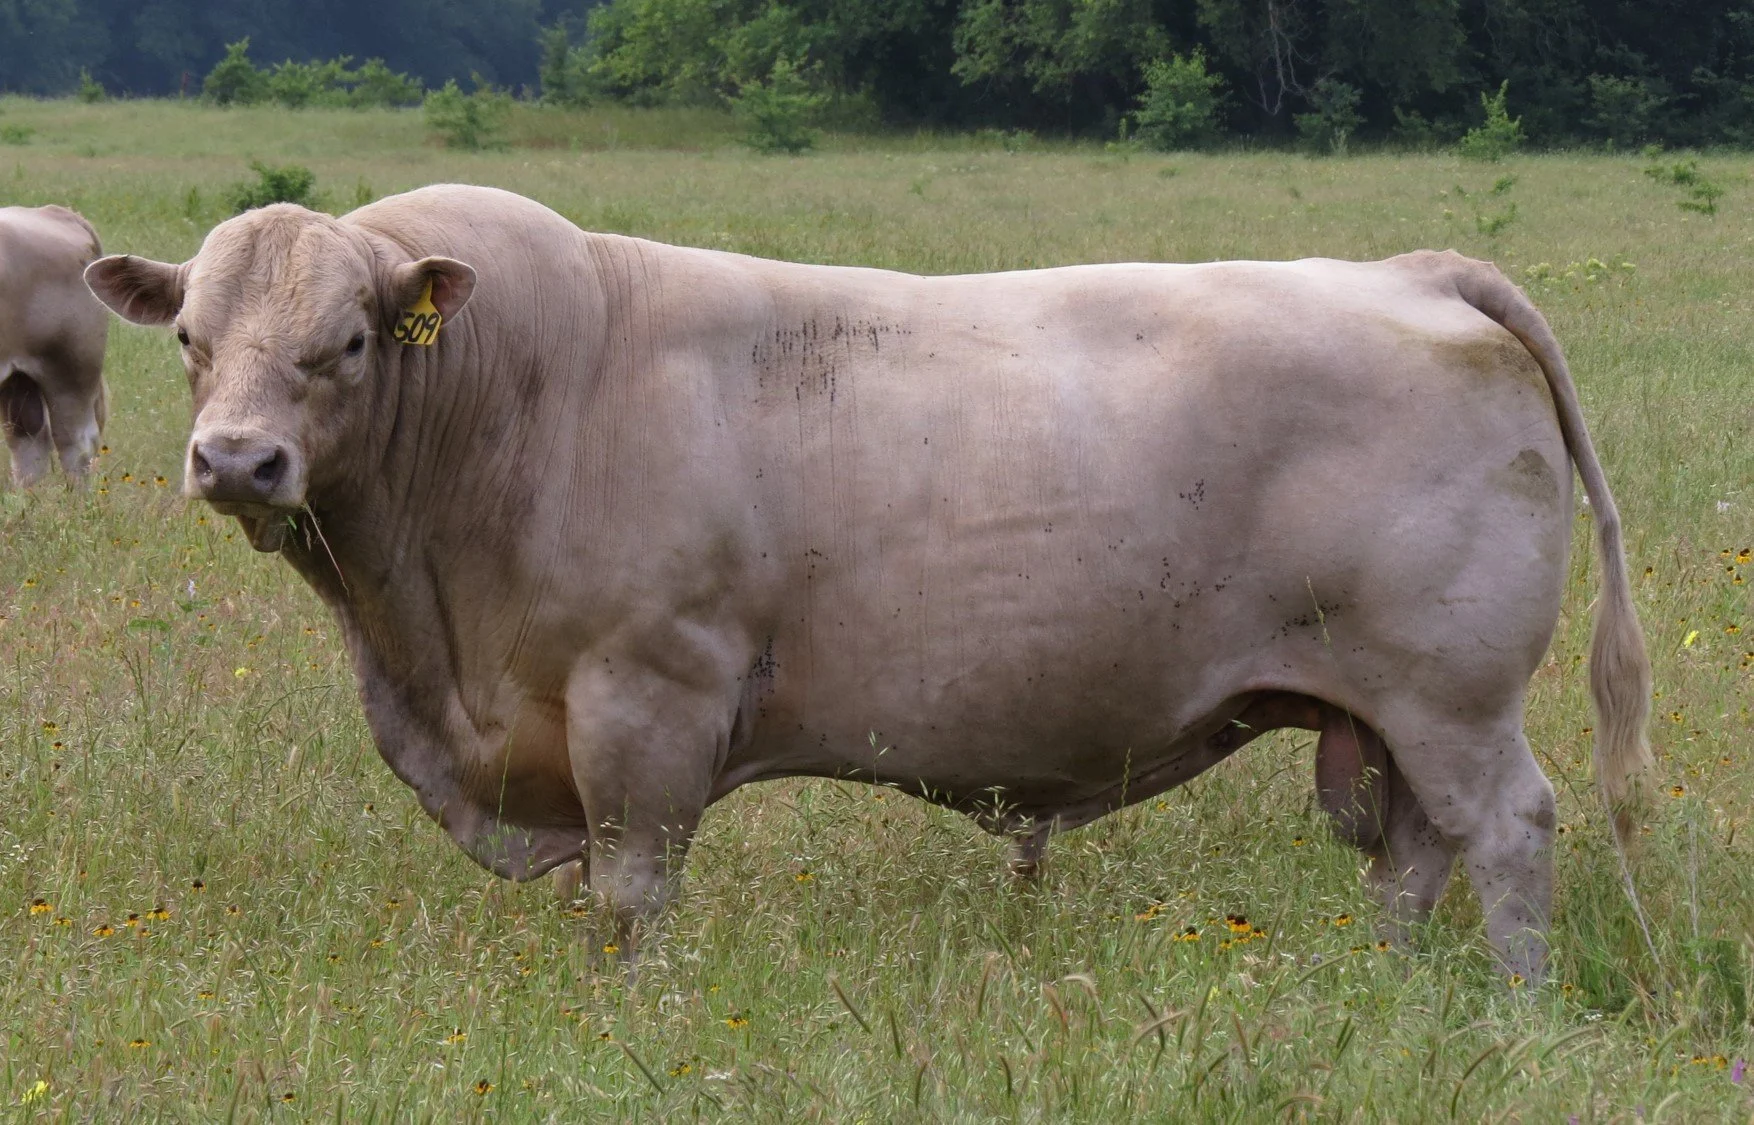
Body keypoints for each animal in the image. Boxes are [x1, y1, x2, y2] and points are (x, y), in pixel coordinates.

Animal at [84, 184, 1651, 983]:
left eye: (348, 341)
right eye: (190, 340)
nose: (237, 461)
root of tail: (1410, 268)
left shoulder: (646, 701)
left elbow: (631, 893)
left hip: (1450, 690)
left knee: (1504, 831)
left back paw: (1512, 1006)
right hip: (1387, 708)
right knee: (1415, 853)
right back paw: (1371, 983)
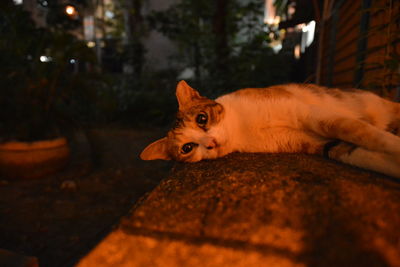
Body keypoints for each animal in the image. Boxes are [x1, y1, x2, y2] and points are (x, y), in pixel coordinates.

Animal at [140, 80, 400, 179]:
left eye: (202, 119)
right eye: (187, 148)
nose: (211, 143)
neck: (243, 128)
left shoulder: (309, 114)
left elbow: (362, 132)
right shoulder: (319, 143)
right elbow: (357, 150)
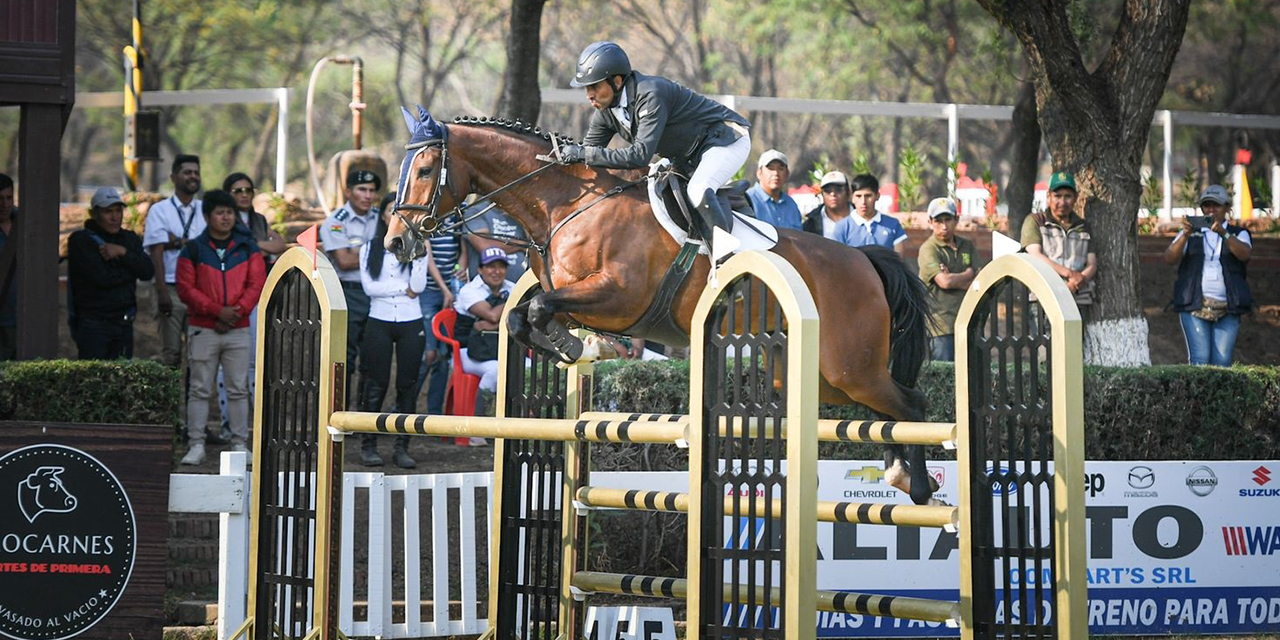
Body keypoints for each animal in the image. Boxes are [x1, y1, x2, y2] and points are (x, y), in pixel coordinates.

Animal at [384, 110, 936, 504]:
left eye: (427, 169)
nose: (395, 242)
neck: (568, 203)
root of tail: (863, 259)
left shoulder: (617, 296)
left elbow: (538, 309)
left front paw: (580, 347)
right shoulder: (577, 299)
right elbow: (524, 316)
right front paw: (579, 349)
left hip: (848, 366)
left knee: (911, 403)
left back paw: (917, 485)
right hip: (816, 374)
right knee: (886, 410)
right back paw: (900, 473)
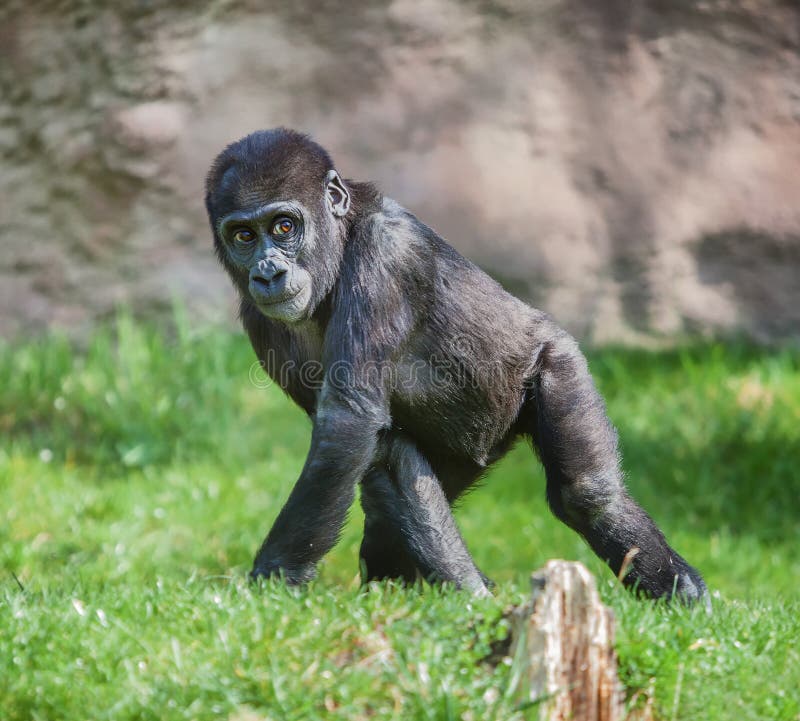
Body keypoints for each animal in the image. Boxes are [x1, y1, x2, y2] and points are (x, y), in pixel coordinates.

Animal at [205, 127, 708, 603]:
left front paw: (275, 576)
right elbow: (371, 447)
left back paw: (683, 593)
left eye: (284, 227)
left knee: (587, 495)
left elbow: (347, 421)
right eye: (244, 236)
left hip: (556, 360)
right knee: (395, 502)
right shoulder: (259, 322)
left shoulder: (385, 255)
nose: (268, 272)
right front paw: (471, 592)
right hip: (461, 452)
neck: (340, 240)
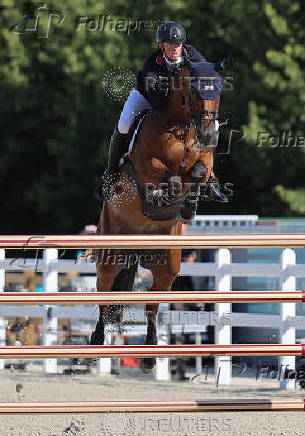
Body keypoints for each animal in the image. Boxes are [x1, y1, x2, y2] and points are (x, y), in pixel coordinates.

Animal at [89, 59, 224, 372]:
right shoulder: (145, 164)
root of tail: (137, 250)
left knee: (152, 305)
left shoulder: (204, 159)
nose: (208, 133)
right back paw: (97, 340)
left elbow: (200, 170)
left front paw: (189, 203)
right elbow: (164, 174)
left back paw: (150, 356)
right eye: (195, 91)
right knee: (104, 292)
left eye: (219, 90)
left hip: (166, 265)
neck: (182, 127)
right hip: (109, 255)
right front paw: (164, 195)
---
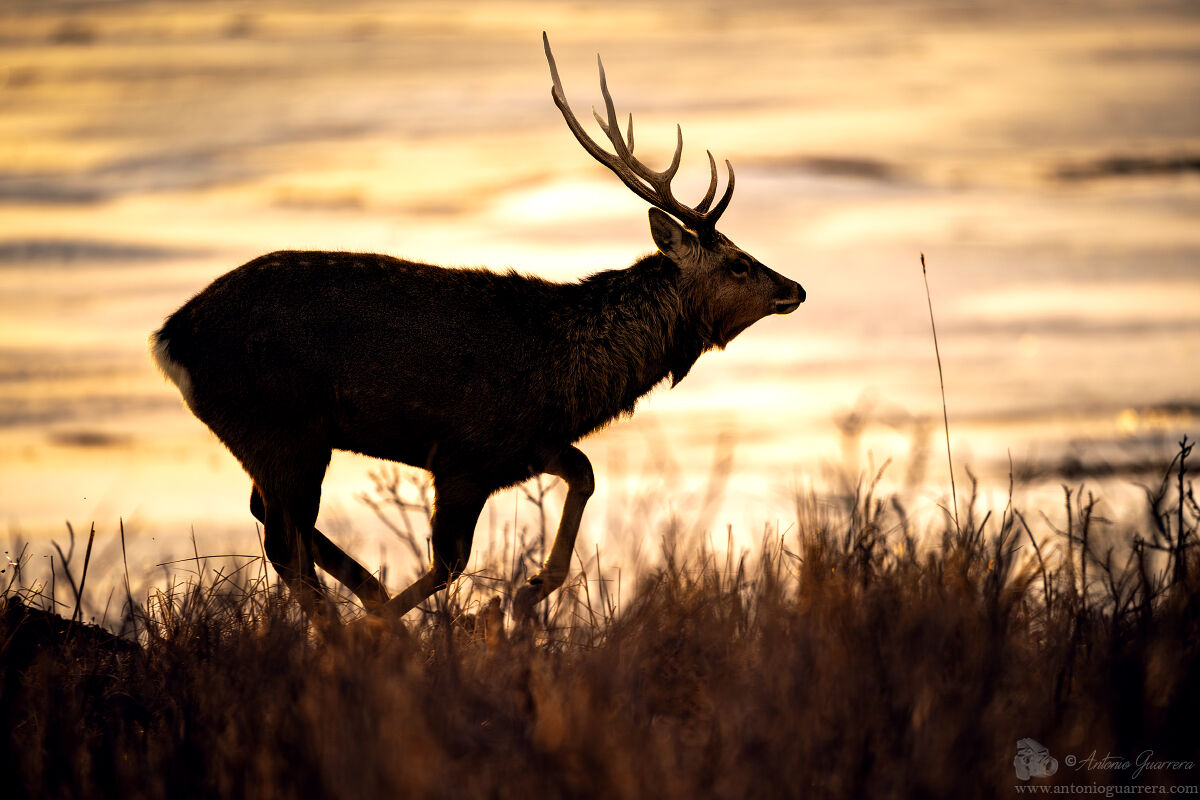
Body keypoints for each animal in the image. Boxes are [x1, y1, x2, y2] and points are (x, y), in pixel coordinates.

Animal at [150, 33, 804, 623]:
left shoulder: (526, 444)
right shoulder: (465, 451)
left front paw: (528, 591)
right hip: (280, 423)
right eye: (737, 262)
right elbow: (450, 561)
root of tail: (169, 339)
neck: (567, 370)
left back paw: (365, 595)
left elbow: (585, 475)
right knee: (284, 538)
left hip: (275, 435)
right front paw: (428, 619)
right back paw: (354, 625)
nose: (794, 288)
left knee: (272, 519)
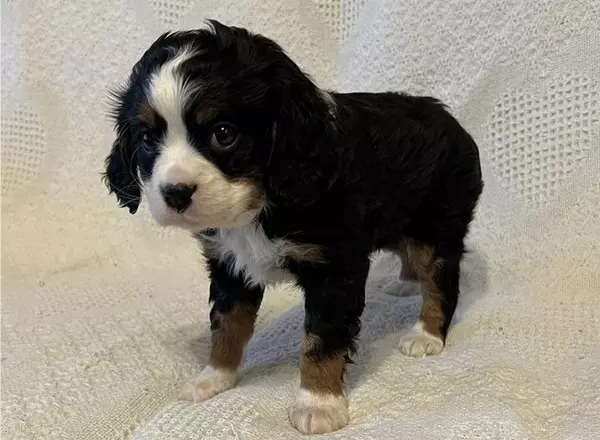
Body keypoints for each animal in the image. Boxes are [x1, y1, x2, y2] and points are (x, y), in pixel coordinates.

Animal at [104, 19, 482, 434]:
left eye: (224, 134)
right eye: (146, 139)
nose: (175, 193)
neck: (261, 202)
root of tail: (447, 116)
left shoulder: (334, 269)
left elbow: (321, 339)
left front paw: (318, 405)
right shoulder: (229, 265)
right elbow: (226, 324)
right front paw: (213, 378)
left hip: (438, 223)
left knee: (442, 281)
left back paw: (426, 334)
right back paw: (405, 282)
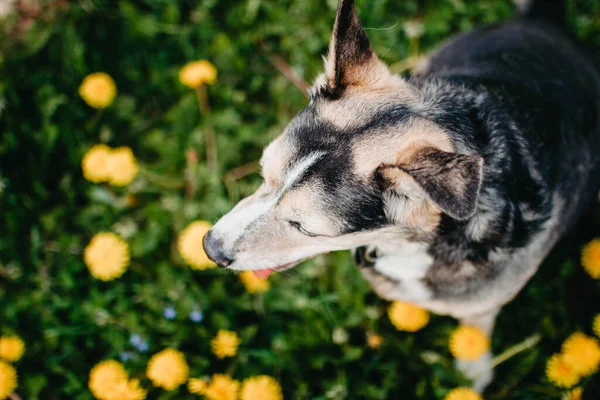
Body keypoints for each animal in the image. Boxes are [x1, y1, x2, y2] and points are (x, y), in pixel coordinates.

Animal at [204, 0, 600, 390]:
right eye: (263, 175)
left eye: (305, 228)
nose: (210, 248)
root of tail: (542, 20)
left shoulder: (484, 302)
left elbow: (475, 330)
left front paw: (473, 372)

YOUR OBJECTIVE: Starting at the line that contains "neck: (567, 370)" and ending at the line that contains "right back paw: (405, 282)", transcribe the material above exactly, excluding pictures.

RESULT OF THE EXERCISE:
neck: (567, 370)
left back paw: (365, 595)
left elbow: (585, 475)
right knee: (284, 538)
left hip: (275, 435)
right front paw: (428, 619)
right back paw: (354, 625)
nose: (794, 288)
left knee: (272, 519)
Body keypoints for each animal in the image. Boxes are [x1, y1, x2, y2] and points are (x, y), in pixel coordinates.

Animal at [104, 19, 482, 434]:
left eye: (224, 134)
right eye: (146, 139)
nose: (175, 193)
neck: (261, 202)
root of tail: (447, 116)
left shoulder: (334, 269)
left elbow: (321, 339)
left front paw: (318, 405)
right shoulder: (229, 265)
right elbow: (226, 324)
right front paw: (213, 378)
left hip: (438, 223)
left knee: (442, 281)
left back paw: (426, 334)
right back paw: (405, 282)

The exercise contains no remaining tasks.